ConceptNet 5.5: An Open Multilingual Knowledge Graph about Natural Language
ConceptNet is a knowledge graph that connects words and phrases of natural language with labeled edges. It is designed to improve natural language applications by allowing the application to better understand the meanings behind the words people use. Version 5.5 extends its representation to include word forms in many languages. ConceptNet provides applications with understanding that they would not acquire from distributional semantics (such as word2vec) alone, nor from narrower resources such as WordNet or DBPedia. We demonstrate this with state-of-the-art results on intrinsic evaluations (word relatedness and analogies) that translate into improvements on an extrinsic evaluation in story understanding (the Story Cloze Test).
ConceptNet is a knowledge graph that connects words and phrases of natural language (terms) with labeled, weighted edges (assertions). The original release of ConceptNet (Liu 2004) was intended as a parsed representation of Open Mind Common Sense (Singh 2002), a crowd-sourced knowledge project. This paper describes the release of ConceptNet 5.5, which has expanded to include lexical and world knowledge from many different sources in many languages.

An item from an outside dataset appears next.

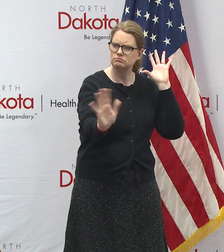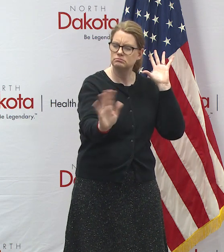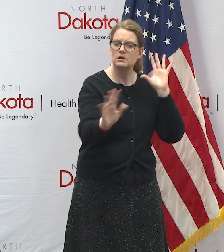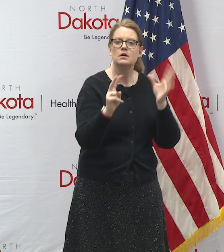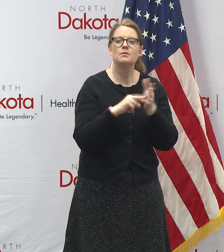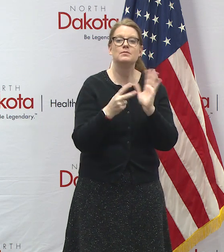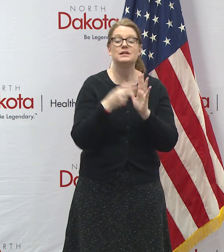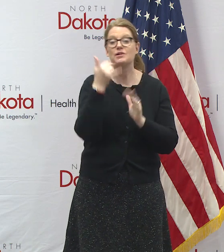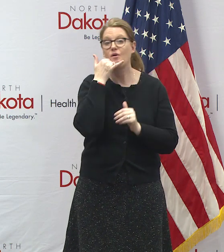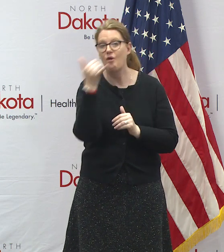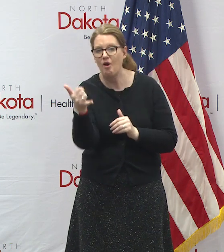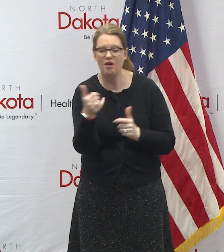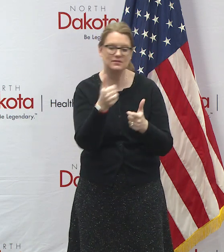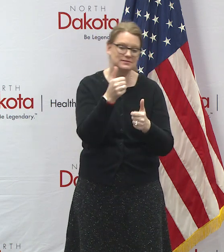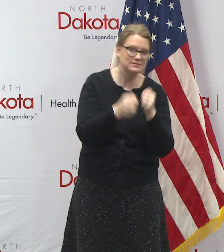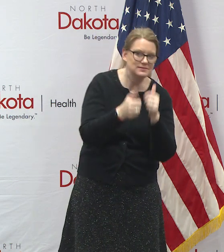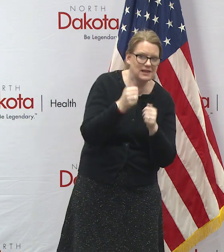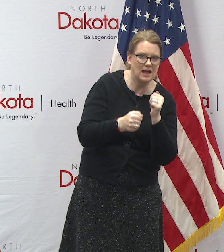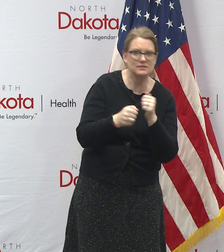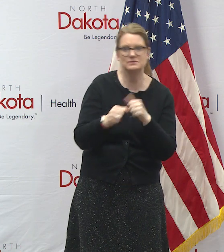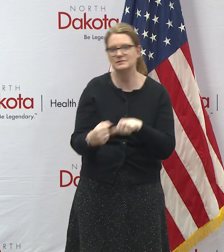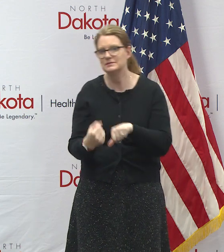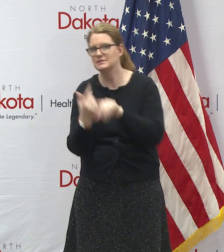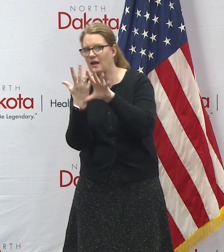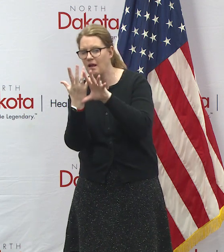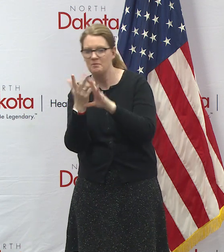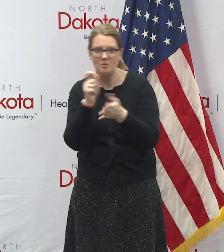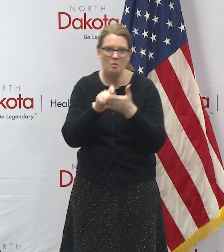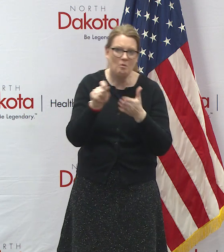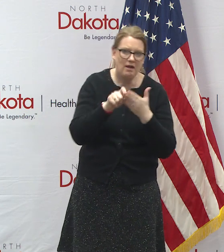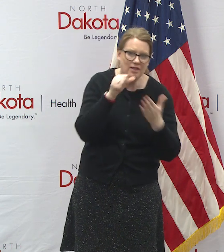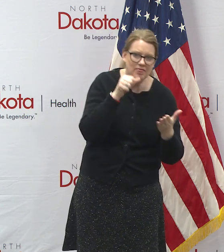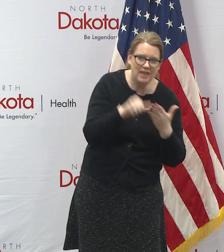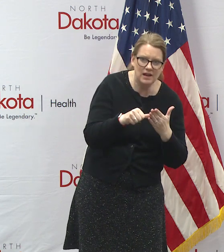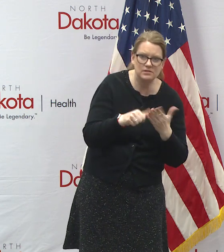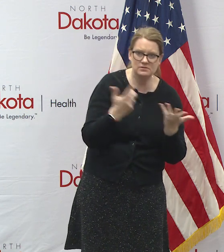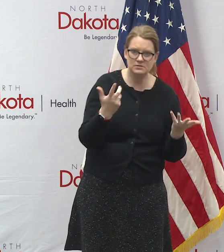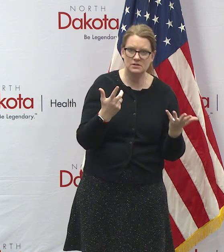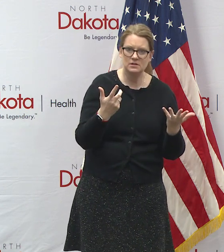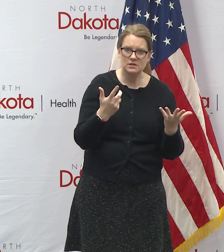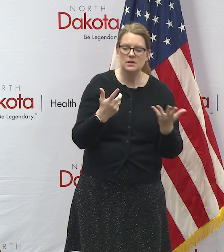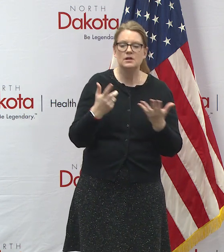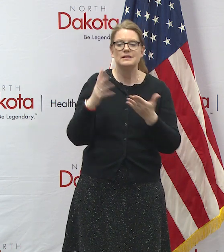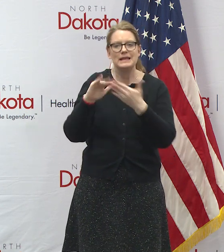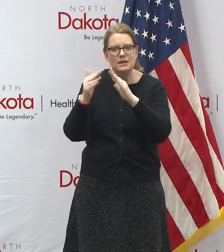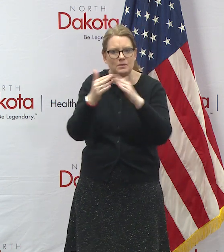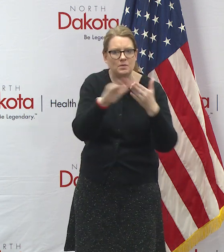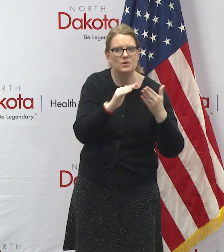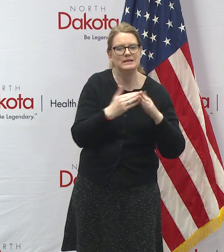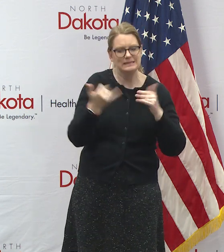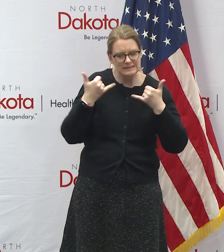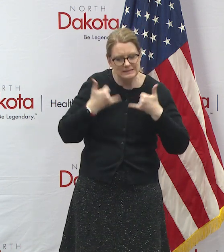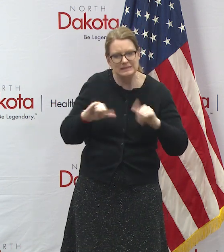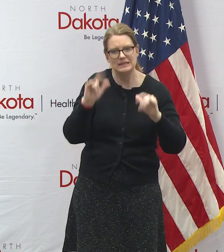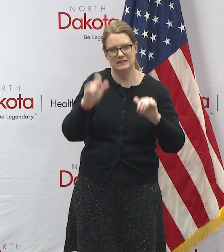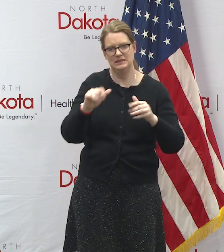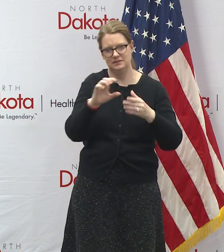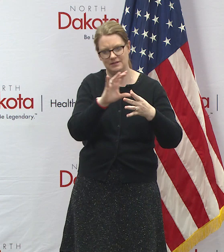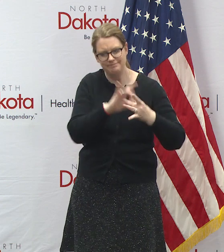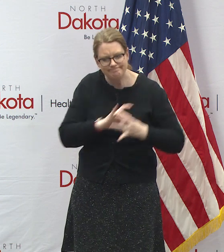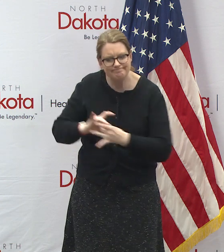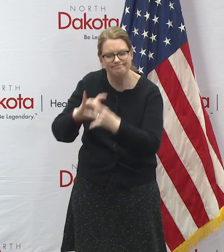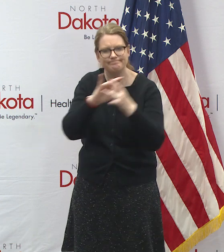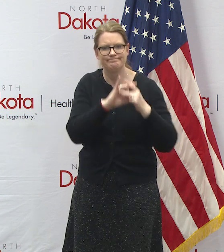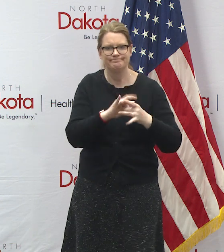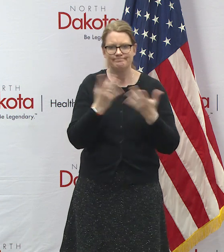letters uh we're all in this together and we want to make sure that we keep our communities intact and we want to thank all of our all the organizations all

In this paper, we will concisely represent an assertion as a triple of its start node, relation label, and end node: the assertion that "a dog has a tail" can be represented as (dog, HasA, tail).
ConceptNet 5.5 is built from the following sources:
With the combination of these sources, ConceptNet contains over 21 million edges and over 8 million nodes. Its English vocabulary contains approximately 1,500,000 nodes, and there are 83 languages in which it contains at least 10,000 nodes.
The largest source of input for ConceptNet is Wiktionary, which provides 18.1 million edges and is mostly responsible for its large multilingual vocabulary. However, much of the character of ConceptNet comes from OMCS and the various games with a purpose, which express many different kinds of relations between terms, such as PartOf ("a wheel is part of a car") and UsedFor ("a car is used for driving").